The gambling zone in southern Russia was dubbed Azov-City. The other three are in the Far East (Primorsky), Southern Siberia (Altay), and the North-West (Kaliningrad).

Azov-City is located 250km away from Krasnodar, 120km away from Rostov, and borders the Azov Sea coast. Tenders for 15 sites were offered between November 2008 and mid-2009. Another tender was planned for December 2009 but then moved back to Q12010 because of ‘poor business planning for the sites to be auctioned.”

High hopes, no luck

As the project kicked off in late 2008, Krasnodar and Rostov regional officials were upbeat about the ‘ritz and glitz’ of their $2bn ‘gambling paradise,’ hailing it as a “successful challenger of Vegas, Macao or Atlantic City” capable of drawing “up to 25 million tourists a year.”

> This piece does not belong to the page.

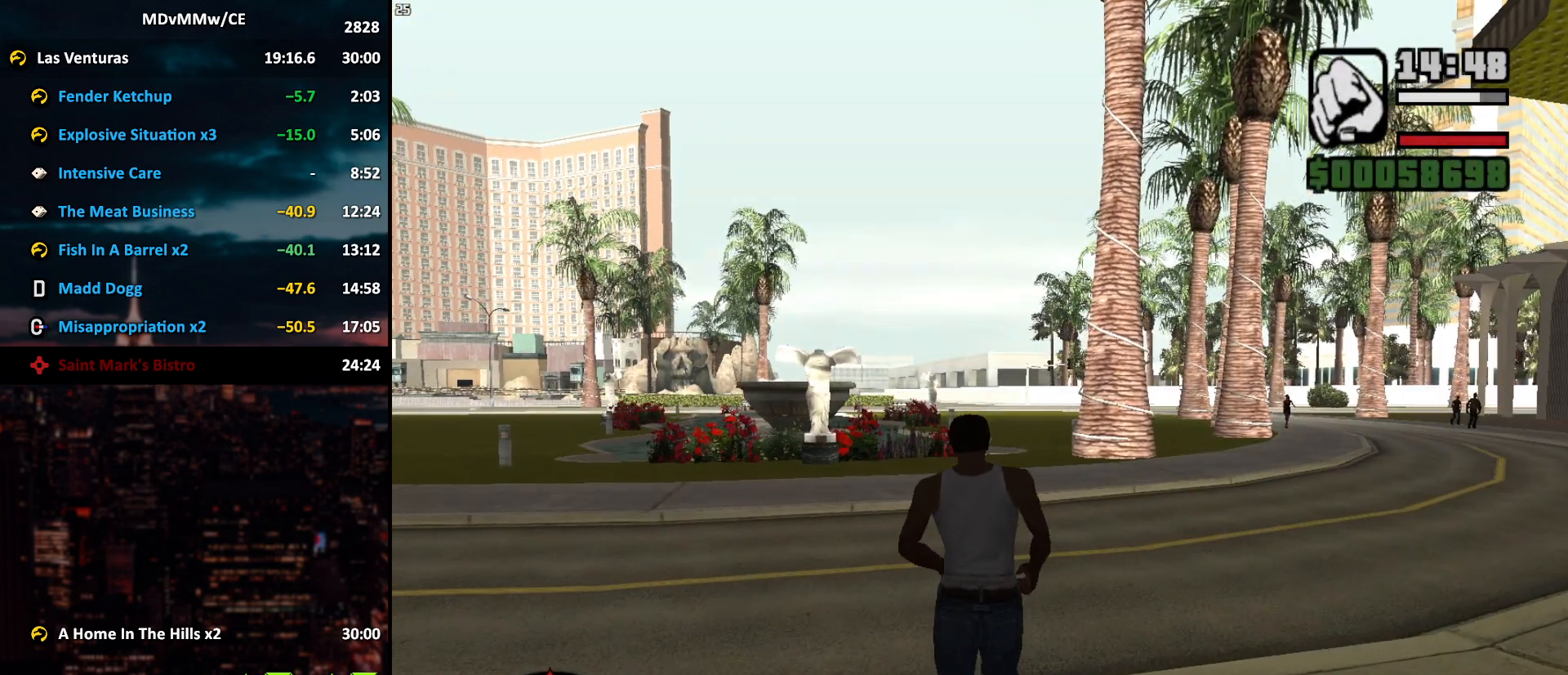
{"keys": ["space", "w"], "mouse": [], "events": [[50, "space", "down"], [83, "space", "up"], [233, "space", "down"], [283, "space", "up"], [317, "space", "down"], [417, "space", "up"], [467, "space", "down"]]}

Six months into the project, though, the ‘paradise’ looked a lot like Gilligan’s Island. Last summer, with a July 1 “official opening day” approaching, all authorities could celebrate was bringing in water, gas, electricity, some water treatment, and completing just four out of 11 kilometers of roads they had promised, the regional portal reported.

It was enough for some investors to throw in their cards. Austria’s ASATI, originally hailed as a ‘golden resident’ of the Krasnodar part of the project, dropped out in June 2009. It followed Casino Austria, which also bailed out citing “Russia’s legal haziness and no clear prospects for the gambling zone operation.”

Tatarstan to the rescue

On the bright side, however, unlike the other three national gambling zones, which are still in their early infancy, Azov-City finally has Russia’s first legal casino—Tatarstan-based Royal Time opened its Oracul for business on January 30.

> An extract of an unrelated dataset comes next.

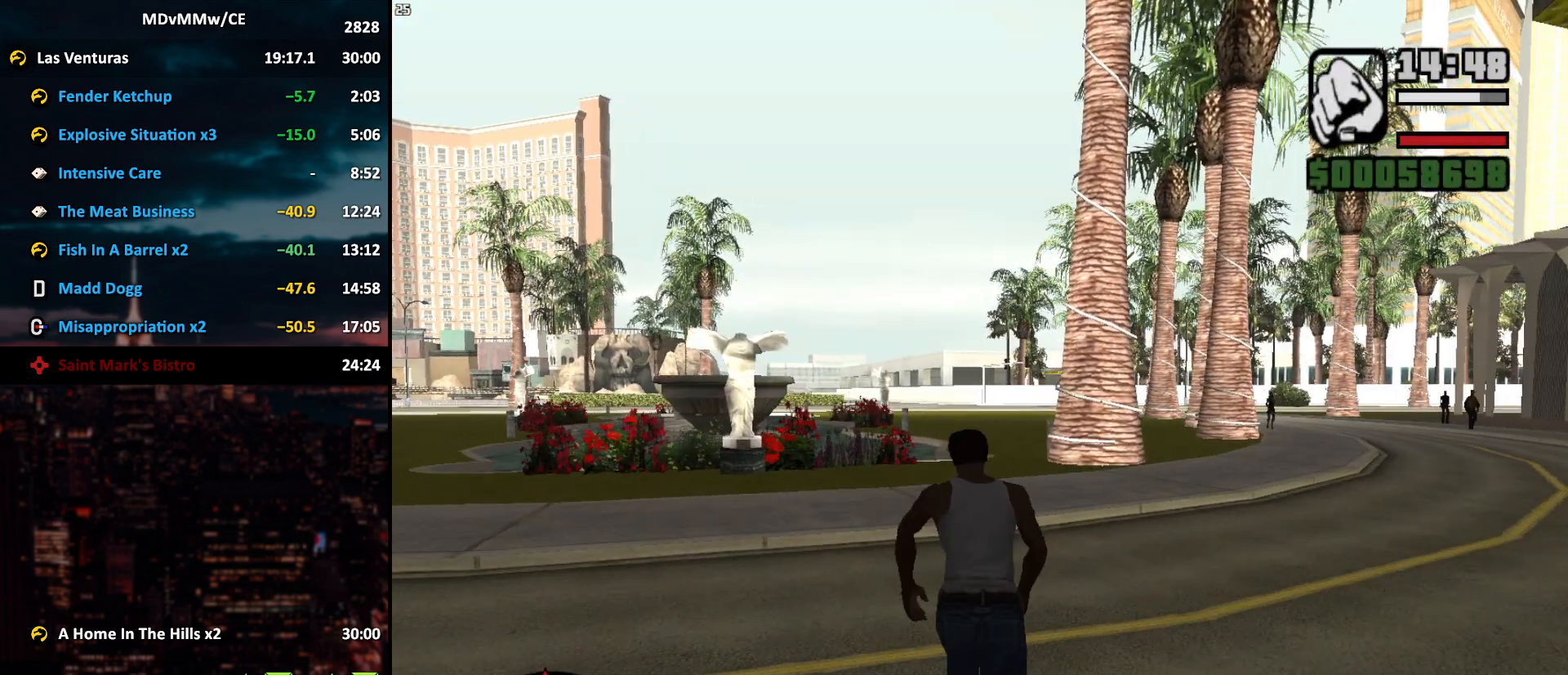
{"keys": ["5", "space", "w"], "mouse": [], "events": [[150, "5", "down"], [150, "space", "up"], [250, "space", "down"], [300, "5", "up"], [300, "space", "up"], [333, "5", "down"], [333, "space", "down"], [383, "5", "up"], [383, "space", "up"], [483, "5", "down"], [483, "space", "down"]]}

Livekuban quoted a company spokesman on the opening day as saying by this summer the firm was planning to also open a 300-game-machine hall and a hotel, and by 2017 three more stages were envisioned as part of the overall $150m investment. Royal Time plans to have up to 500 visitors a day.

Viva ‘Las Vegas’?

The announcement of the Chinese’s $165m investment came just a day after Moscow’s Kimberly Land unveiled its summertime entertainment and sports facility for Azov-City.

However Kimberly’s project is a only a modest $1.2m and calls for construction of 30 cottages, sports sites, a movie theater, café, stable, carting lanes, and a small marina.

Last year some analysts questioned whether the whole idea of a ‘home-bred Monaco’ ever made sense, given Russian economic and legal realities.

Azov-City planners have also toned down their grandiose estimates. Until the zone is built-out the dream of a ‘Russian Las Vegas’ able to handle 6 million visitors a year supported by a workforce of 30,000 still seems like a long shot.